Anda di halaman 1dari 5

TUGAS KELOMPOK SEJARAH DUNIA MODERN

RESPON PAPER ARTIKEL “PANDEMI COVID-19 DAN DINAMIKA HUBUNGAN


INTERNASIONAL”

Nama Kelompok :

· Tarisa Nurahma (1910412097)

· Muhammad Ihsannuddin Shabri (1910412149)

· Ridho Rizqullah (1910412029)

Menurut Organisasi Kesehatan Dunia (WHO), paling tidak 169 negara dan wilayah
terserang novel coronavirus yang menyebabkan wabah Covid-19, yang mula pertama muncul
di sebuah kota China Tengah, Wuhan, pada akhir Desember silam. Namun, sejak saat itu,
wabah ini menyebar ke seluruh dunia. Nyaris tidak ada wilayah dunia yang tidak ”disentuh”
Covid-19. Hingga kini sekurang-kurangnya sudah 2.560.481 orang terinfeksi dan 308.013
orang diantaranya meninggal. Dari jumlah orang yang terinfeksi tersebut, korban terbanyak
adalah China, sebagai negara yang pertama terkena, yakni 80.928 kasus dan 3.245 orang di
antaranya meninggal. Setelah China, Italia menjadi negara terbanyak kedua yang terdampak,
yakni 47.021 kasus dan 4.032 orang di antaranya meninggal. Lalu, Spanyol, 19.980 kasus dan
1.002 orang di antaranya meninggal; Iran, 19.644 kasus, 1.433 orang meninggal; Jerman
15.320 kasus dan 44 orang di antaranya meninggal; AS, 13.880 kasus dan 200 orang di
antaranya meninggal; Perancis, 10.995 kasus dan 372 orang di antaranya meninggal; Korea
Selatan, 8.652 kasus dan 94 orang di antaranya meninggal; dan Jepang, 1.668 kasus dengan
40 orang di antaranya meninggal.

Sementara kasus di Indonesia, Pemerintah mengungkapkan bahwa masih ada


penularan virus corona di masyarakat yang menyebabkan kasus Covid-19 di Indonesia masih
bertambah.
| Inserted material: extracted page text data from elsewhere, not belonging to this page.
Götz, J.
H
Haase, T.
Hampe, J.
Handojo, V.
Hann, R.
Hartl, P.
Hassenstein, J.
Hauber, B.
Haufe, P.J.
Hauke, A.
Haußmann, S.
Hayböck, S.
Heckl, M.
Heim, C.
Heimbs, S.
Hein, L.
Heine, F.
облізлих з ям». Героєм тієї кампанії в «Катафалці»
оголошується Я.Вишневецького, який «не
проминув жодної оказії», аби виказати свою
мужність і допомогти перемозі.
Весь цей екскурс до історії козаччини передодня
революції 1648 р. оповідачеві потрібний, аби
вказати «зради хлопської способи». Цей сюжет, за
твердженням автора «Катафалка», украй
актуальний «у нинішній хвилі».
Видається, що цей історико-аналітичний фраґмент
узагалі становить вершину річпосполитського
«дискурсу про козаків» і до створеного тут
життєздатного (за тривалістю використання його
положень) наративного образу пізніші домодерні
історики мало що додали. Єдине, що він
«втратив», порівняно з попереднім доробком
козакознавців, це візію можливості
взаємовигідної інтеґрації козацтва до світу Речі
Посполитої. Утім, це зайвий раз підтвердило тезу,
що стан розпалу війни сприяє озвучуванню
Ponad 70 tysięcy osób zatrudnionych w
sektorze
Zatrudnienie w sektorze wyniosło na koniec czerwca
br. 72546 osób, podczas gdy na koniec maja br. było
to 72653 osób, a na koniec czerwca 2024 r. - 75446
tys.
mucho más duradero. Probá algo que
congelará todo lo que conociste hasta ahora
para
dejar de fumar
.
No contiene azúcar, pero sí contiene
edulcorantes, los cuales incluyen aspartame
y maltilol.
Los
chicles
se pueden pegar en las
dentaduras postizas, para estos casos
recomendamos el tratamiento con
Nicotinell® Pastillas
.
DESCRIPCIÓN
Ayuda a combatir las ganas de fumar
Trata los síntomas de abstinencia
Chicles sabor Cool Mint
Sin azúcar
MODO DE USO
Berdasarkan data yang dihimpun hingga Sabtu (16/5/2020) pukul 12.00 WIB, ada
529 kasus baru Covid-19 dalam 24 jam terakhir. Penambahan tersebut menyebabkan kini ada
17.025 kasus Covid-19 di seluruh Indonesia, yang tercatat sejak pengumuman kasus pertama
pada 2 Maret 2020. Dengan 1.089 pasien yang meninggal dunia, dan 3.911 yang dinyatakan
sembuh dari virus Covid-19.
Data tersebut memberikan gambaran jelas bahwa nyaris tidak ada sudut di bumi ini
yang tidak dijamah Covid-19. Bahkan, banyak petinggi negara pun terkena Covid-19.
Misalnya, tiga pejabat tinggi Iran, termasuk Wapres Masoumeh Ebtekar, Wakil Menteri
Kesehatan Iraj Harirchi, serta Kepala Keamanan Nasional dan Komisi Kebijakan Luar Negeri
Parlemen Iran Mojtaba Zonnour, terinfeksi.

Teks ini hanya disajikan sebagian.